■ ASSIGNMENT ■
Render the rows from the line containing "What are all" through the end of the rows as a numbered list, including both ends and omitting blank lines. Leave the pictures out of your list.

■ RECORDED INFORMATION ■
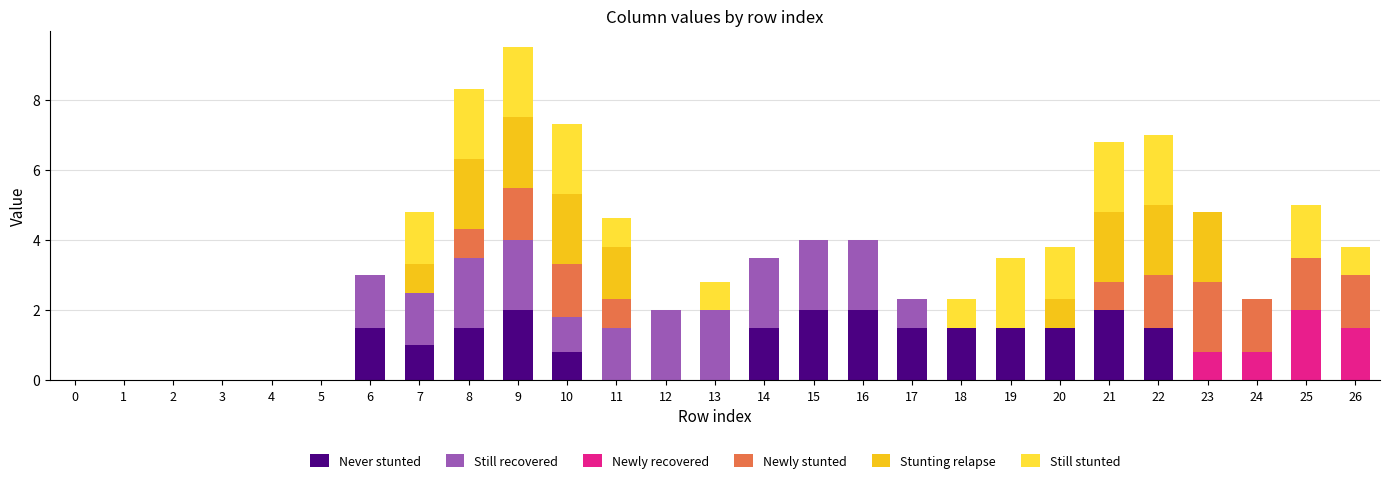

What is the total value across all series at 26?

3.8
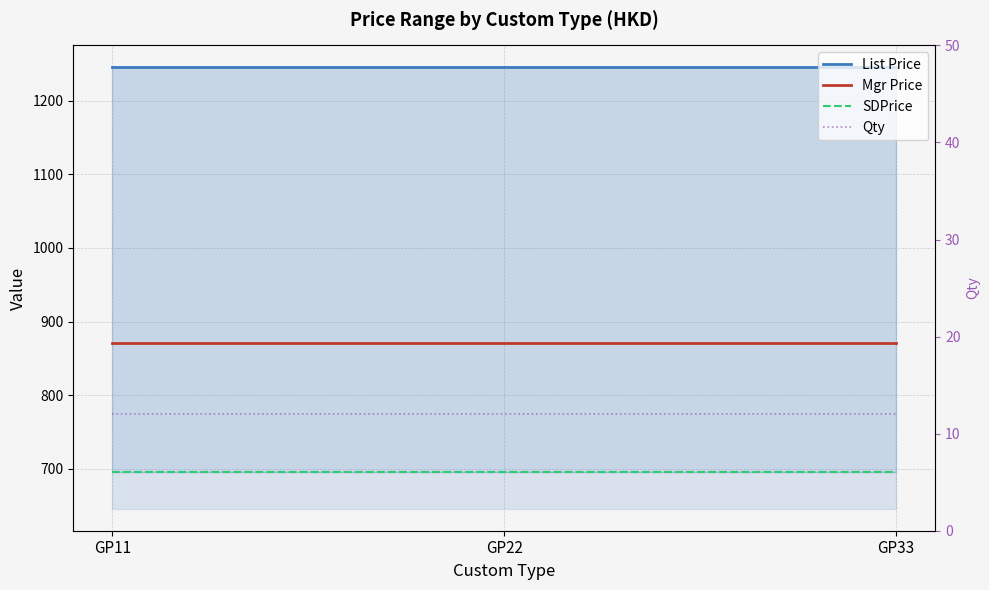

What are all the series names shown in the legend?

List Price, Mgr Price, SDPrice, Qty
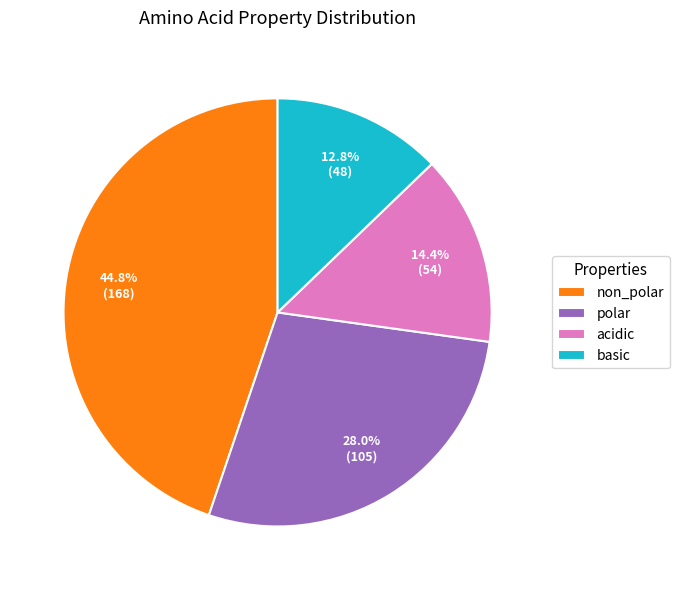

What percentage is the acidic slice, to the nearest percent?

14%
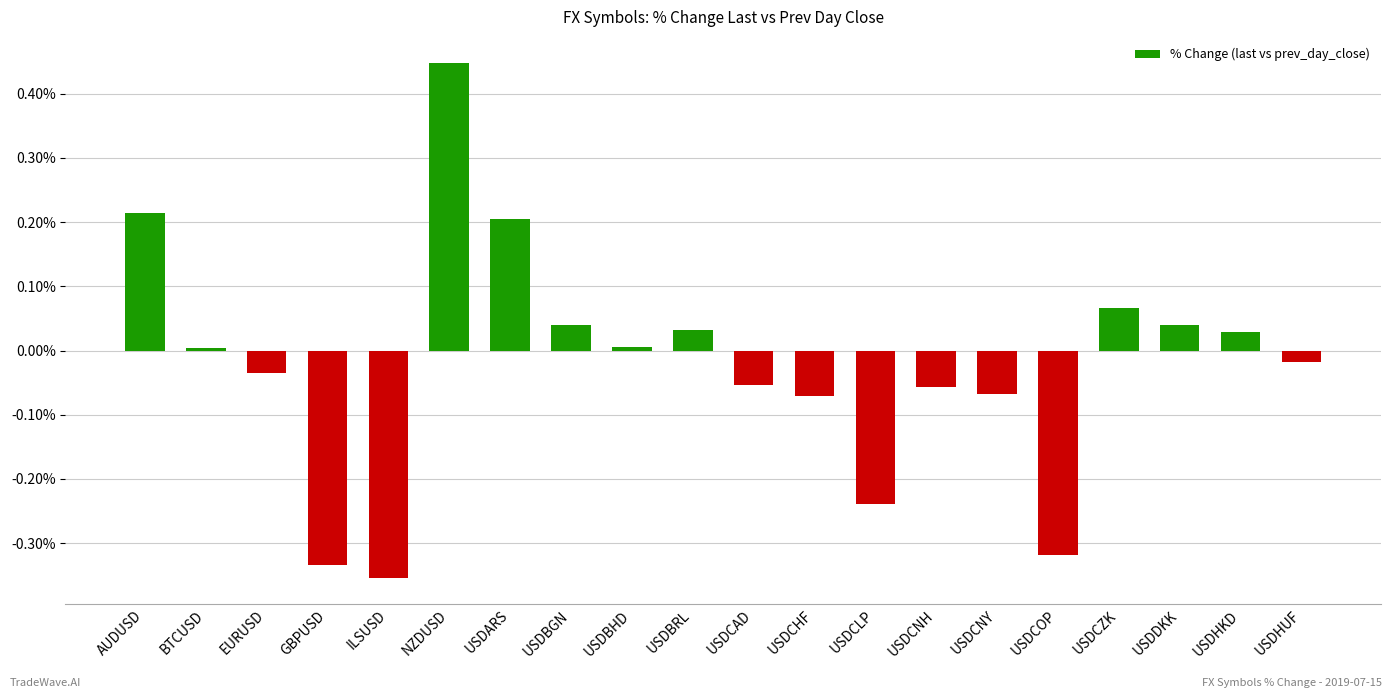

How many data points are above 0?

10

■ SOLUTION TO THIS TASK ■
1. What are all the series names shown in the legend?
2. List Price, Mgr Price, SDPrice, Qty
3. What percentage is the acidic slice, to the nearest percent?
4. 14%
5. How many data points are above 0?
6. 10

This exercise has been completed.